Second, I grep the codebase. On every custom plugin and child theme in the project, I run a search for @woocommerce/product-editor, for product-block-editor-v1, and for any registration calls into the block-based editor. Anything that comes up gets a ticket with a July 14 deadline. That gives me two clean weeks of staging tests before 11.0 ships, which is the minimum I want for a major commerce release.

Third, I do not panic-rewrite anything for the classic editor that is already working. The classic product screen is not new code. Meta boxes, custom fields, Gutenberg-style sidebars on the post edit screen — all of that continues to function. If an extension was already shipping a classic UI alongside its block UI, you keep the classic one and drop the block half. If an extension only ever shipped block UI, that is the real work this month: rebuilding the merchant-facing surface as a meta box or a custom field group.

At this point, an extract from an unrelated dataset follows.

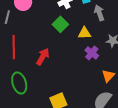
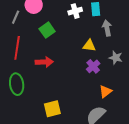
green square: (60, 24) -> (47, 30), moved
red arrow: (43, 57) -> (44, 62), turned 48

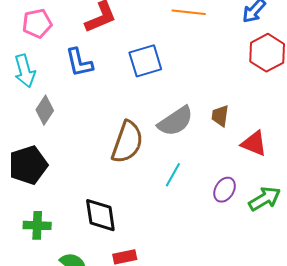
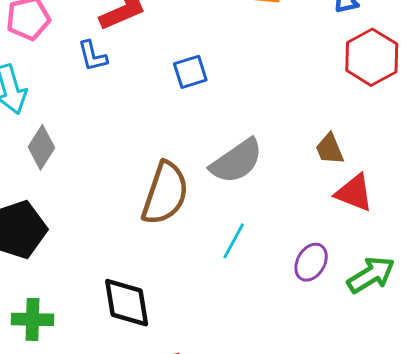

What I am not doing is waiting for clarification. The advisory, the changelog, and the two GitHub issues are aligned. The timeline is concrete. Anyone holding off because they expect a reversal is reading the room wrong.

Retirements like this one are why agencies still bet on WooCommerce for serious commerce work. The platform is willing to remove its own code when the experiment did not land. Five weeks of notice, no data migration, and a clear list of three strings to grep for is about as gentle as a deprecation gets.